Troviamo un albergo, per raggiungere il quale facciamo circa mille gradini in salita; ci togliamo tutto il grasso nero che possiamo, con una doccia calda e ridiscendiamo sul molo per mangiare. Telefonata a Lodi a Visigalli che verrà a prenderci col carrello e poi allunghiamo le gambe sotto una “seria” tavola dove festeggiamo con numerose bottiglie la vittoria.

Il sabato abbiamo solo dieci km da fare e ce la prendiamo comoda: partenza tardi, remata da lavativi, bagno in mare e siamo in piazza dell’Unità. Foto con tutti i componenti che gonfiano petto e muscoli; se avessimo i mutandoni a mezz’asta e le calze con le giarrettiere meriteremmo un posto tra le vecchie glorie della Canottieri. Paolo Uggè tenta di farci fare una gita panoramica in barca lungo la zona industriale della città; gli facciamo gentilmente capire che abbiamo altre aspirazioni nella vita, ed alle 15 siamo allo zatterone dei Vigili del Fuoco di Trieste. Sono tutti vogatori, ci accolgono cordialmente e ci danno una camerata per la notte.
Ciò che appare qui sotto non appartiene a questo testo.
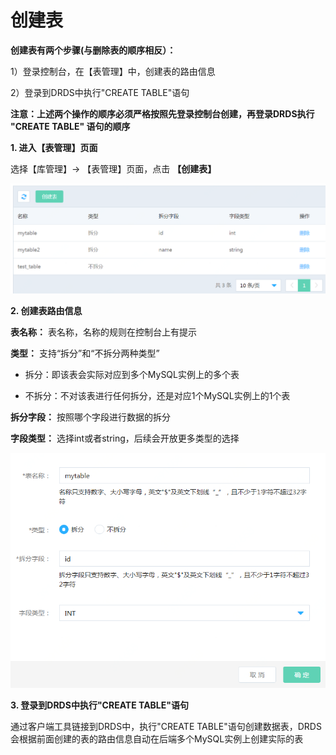 # 创建表

**创建表有两个步骤(与删除表的顺序相反）：**

1）登录控制台，在【表管理】中，创建表的路由信息

2）登录到DRDS中执行"CREATE TABLE"语句

**注意：上述两个操作的顺序必须严格按照先登录控制台创建，再登录DRDS执行 "CREATE TABLE" 语句的顺序**

**1. 进入【表管理】页面**

选择【库管理】-> 【表管理】页面，点击 **【创建表】**

![表列表](../../../../../image/DRDS/table-list.png)

**2. 创建表路由信息**

**表名称：** 表名称，名称的规则在控制台上有提示

**类型：** 支持“拆分”和“不拆分两种类型”

- 拆分：即该表会实际对应到多个MySQL实例上的多个表

- 不拆分：不对该表进行任何拆分，还是对应1个MySQL实例上的1个表

**拆分字段：** 按照哪个字段进行数据的拆分

**字段类型：** 选择int或者string，后续会开放更多类型的选择

![创建表](../../../../../image/DRDS/create-table.png)

**3. 登录到DRDS中执行"CREATE TABLE"语句**

通过客户端工具链接到DRDS中，执行"CREATE TABLE"语句创建数据表，DRDS会根据前面创建的表的路由信息自动在后端多个MySQL实例上创建实际的表
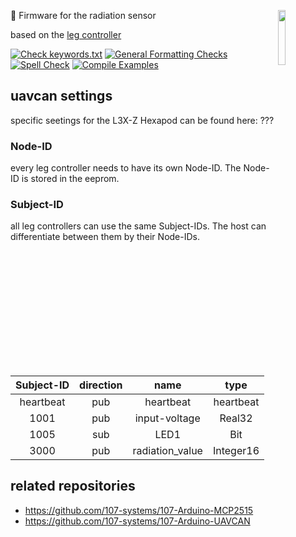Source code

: <a href="https://107-systems.org/"><img align="right" src="https://raw.githubusercontent.com/107-systems/.github/main/logo/107-systems.png" width="15%"></a>
:floppy_disk: Firmware for the radiation sensor

based on the [leg controller](https://github.com/107-systems/l3xz-hw_leg-controller)

[![Check keywords.txt](https://github.com/107-systems/l3xz-fw_radiation_sensor/actions/workflows/check-keywords-txt.yml/badge.svg)](https://github.com/107-systems/l3xz-fw_radiation_sensor/actions/workflows/check-keywords-txt.yml)
[![General Formatting Checks](https://github.com/107-systems/l3xz-fw_radiation_sensor/workflows/General%20Formatting%20Checks/badge.svg)](https://github.com/107-systems/l3xz-fw_radiation_sensor/actions?workflow=General+Formatting+Checks)
[![Spell Check](https://github.com/107-systems/l3xz-fw_radiation_sensor/workflows/Spell%20Check/badge.svg)](https://github.com/107-systems/l3xz-fw_radiation_sensor/actions?workflow=Spell+Check)
[![Compile Examples](https://github.com/107-systems/l3xz-fw_radiation_sensor/workflows/Compile/badge.svg)](https://github.com/107-systems/l3xz-fw_radiation_sensor/actions?workflow=Compile)

## uavcan settings

specific seetings for the L3X-Z Hexapod can be found here: ???

### Node-ID

every leg controller needs to have its own Node-ID. The Node-ID is stored in the eeprom.

### Subject-ID

all leg controllers can use the same Subject-IDs. The host can differentiate between them by their Node-IDs.

| **Subject-ID** | **direction** | **name**          | **type**    |
|:--------------:|:-------------:|:-----------------:|:-----------:|
| heartbeat      | pub           | heartbeat         | heartbeat   |
| 1001           | pub           | input-voltage     | Real32      |
| 1005           | sub           | LED1              | Bit         |
| 3000           | pub           | radiation_value   | Integer16   |

## related repositories
* https://github.com/107-systems/107-Arduino-MCP2515
* https://github.com/107-systems/107-Arduino-UAVCAN
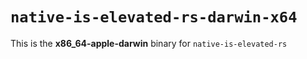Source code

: # `native-is-elevated-rs-darwin-x64`

This is the **x86_64-apple-darwin** binary for `native-is-elevated-rs`
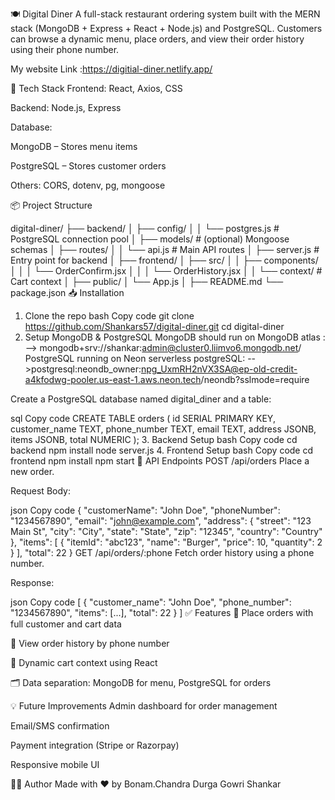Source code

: 🍽️ Digital Diner
A full-stack restaurant ordering system built with the MERN stack (MongoDB + Express + React + Node.js) and PostgreSQL. Customers can browse a dynamic menu, place orders, and view their order history using their phone number.

My website Link :https://digitial-diner.netlify.app/

🚀 Tech Stack
Frontend: React, Axios, CSS

Backend: Node.js, Express

Database:

MongoDB – Stores menu items

PostgreSQL – Stores customer orders

Others: CORS, dotenv, pg, mongoose

📦 Project Structure

digital-diner/
├── backend/
│ ├── config/
│ │ └── postgres.js # PostgreSQL connection pool
│ ├── models/ # (optional) Mongoose schemas
│ ├── routes/
│ │ └── api.js # Main API routes
│ ├── server.js # Entry point for backend
│
├── frontend/
│ ├── src/
│ │ ├── components/
│ │ │ └── OrderConfirm.jsx
│ │ │ └── OrderHistory.jsx
│ │ └── context/ # Cart context
│ ├── public/
│ └── App.js
│
├── README.md
└── package.json
📥 Installation

1. Clone the repo
   bash
   Copy code
   git clone https://github.com/Shankars57/digital-diner.git
   cd digital-diner
2. Setup MongoDB & PostgreSQL
   MongoDB should run on MongoDB atlas :
   --> mongodb+srv://shankar:admin@cluster0.liimvo6.mongodb.net/
   PostgreSQL running on Neon serverless postgreSQL:
   -->postgresql:neondb_owner:npg_UxmRH2nVX3SA@ep-old-credit-a4kfodwg-pooler.us-east-1.aws.neon.tech/neondb?sslmode=require

Create a PostgreSQL database named digital_diner and a table:

sql
Copy code
CREATE TABLE orders (
id SERIAL PRIMARY KEY,
customer_name TEXT,
phone_number TEXT,
email TEXT,
address JSONB,
items JSONB,
total NUMERIC
); 3. Backend Setup
bash
Copy code
cd backend
npm install
node server.js 4. Frontend Setup
bash
Copy code
cd frontend
npm install
npm start
🧪 API Endpoints
POST /api/orders
Place a new order.

Request Body:

json
Copy code
{
"customerName": "John Doe",
"phoneNumber": "1234567890",
"email": "john@example.com",
"address": {
"street": "123 Main St",
"city": "City",
"state": "State",
"zip": "12345",
"country": "Country"
},
"items": [
{ "itemId": "abc123", "name": "Burger", "price": 10, "quantity": 2 }
],
"total": 22
}
GET /api/orders/:phone
Fetch order history using a phone number.

Response:

json
Copy code
[
{
"customer_name": "John Doe",
"phone_number": "1234567890",
"items": [...],
"total": 22
}
]
✅ Features
🧾 Place orders with full customer and cart data

📜 View order history by phone number

🛒 Dynamic cart context using React

🗂 Data separation: MongoDB for menu, PostgreSQL for orders

💡 Future Improvements
Admin dashboard for order management

Email/SMS confirmation

Payment integration (Stripe or Razorpay)

Responsive mobile UI

🧑‍💻 Author
Made with ❤️ by Bonam.Chandra Durga Gowri Shankar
La sera, con Visigalli e Mino col figlio Alessandro (5 anni) arrivati da Lodi, i Vigili ci accompagnano a Muggia dove ceniamo molto bene.
La domenica mattina alle sei partiamo ed a mezzogiorno scarichiamo la jole alla Canottieri. Schivi per natura, sfuggiamo alla gran folla accorsa a riceverci e filiamo tutti a casa nostra.
L’”Anna” è tornata in buone condizioni e noi pure.
Ci sentiamo soddisfatti di aver percorso quasi 600 km senza preparazione su questo tipo di barca e di aver convissuto in buona armonia, senza mai picchiarci troppo forte.
Ci sentiamo molto più giovani e pronti, l’anno prossimo magari, per il Remo sino in Olanda, infarti permettendo !

PARTECIPANTI:
1) Abbruzzese Vincenzo – 40 anni – elettrotecnico.
2) Moroni Paolo – anni 29 – geometra.
3) Padovani Riccardo – 34 anni – impiegato.
4) Uggè Paolo – 42 anni – impiegato.
5) Vinzia Romano – 41 anni – impiegato e autore di questo racconto.
Imbarcazione: Jole da mare a 4 vogatori, con timoniere, denominata “ANNA”.
Sedili a carrello scorrevole- barca donata nel 1929 dalla Banca Mutua Popolare Agricola di Lodi
alla Canottieri Adda di Lodi – Scafo del peso di circa 150 kg con svariate fenditure a causa dell’usura e per il fatto che da oltre sette anni era rimasto inattivo entro un capannone.

Percorso: Lodi –Trieste pari a circa hm 570 effettuato a tappe, in 7 giorni. Ore effettive di voga 60.